LNG feedgas demand has held steady at 13.8 billion cubic feet per day through June, up 8% year-over-year, providing a structural price floor for Henry Hub that didn't exist before the U.S. LNG export boom. The steady demand from liquefaction terminals absorbs approximately 14% of total U.S. dry gas production.

Freeport LNG returned to full 2.2 Bcf/d capacity in early June after completing planned maintenance, adding to the structural demand base. The facility had been operating at reduced rates since a May maintenance event that reduced feedgas demand by approximately 0.8 Bcf/d.

Cheniere's Corpus Christi Stage 3 expansion is in its commissioning phase, with feedgas nominations rising to 0.3 Bcf/d. The project is expected to reach full capacity of 1.5 Bcf/d by Q4 2026, which would add significant incremental demand to an already tight LNG market.

Global LNG prices remain elevated, with the JKM (Japan Korea Marker) at $12.50/mmBtu and TTF at $11.80/mmBtu, providing a wide arbitrage for U.S. exporters. The Henry Hub-JKM spread of approximately $9.30/mmBtu ensures that U.S. LNG cargoes remain competitive in Asian and European markets.

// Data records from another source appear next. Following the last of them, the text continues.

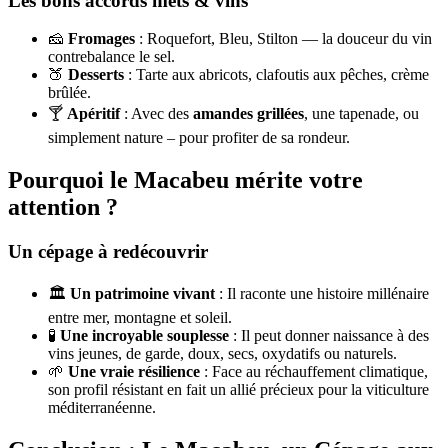
Les bons accords mets & vins
🧀
Fromages
: Roquefort, Bleu, Stilton — la douceur du vin
contrebalance le sel.
🍑
Desserts
: Tarte aux abricots, clafoutis aux pêches, crème
brûlée.
🍸
Apéritif
: Avec des
amandes grillées
, une tapenade, ou
simplement nature – pour profiter de sa rondeur.
Pourquoi le Macabeu mérite votre
attention ?
Un cépage à redécouvrir
🏛️
Un patrimoine vivant
: Il raconte une histoire millénaire
entre mer, montagne et soleil.
🧪
Une incroyable souplesse
: Il peut donner naissance à des
vins jeunes, de garde, doux, secs, oxydatifs ou naturels.
🌱
Une vraie résilience
: Face au réchauffement climatique,
son profil résistant en fait un allié précieux pour la viticulture
méditerranéenne.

What this means for buyers

LNG export demand is a structural bullish factor that limits downside for Henry Hub. Even if storage remains elevated, the 13.8 Bcf/d of feedgas demand is irreplaceable and grows with each new liquefaction train. For procurement teams, this means Henry Hub below $3.00 is increasingly unlikely as LNG demand absorbs surplus. Plan your gas budget assuming a $3.00-$3.50 floor for the foreseeable future.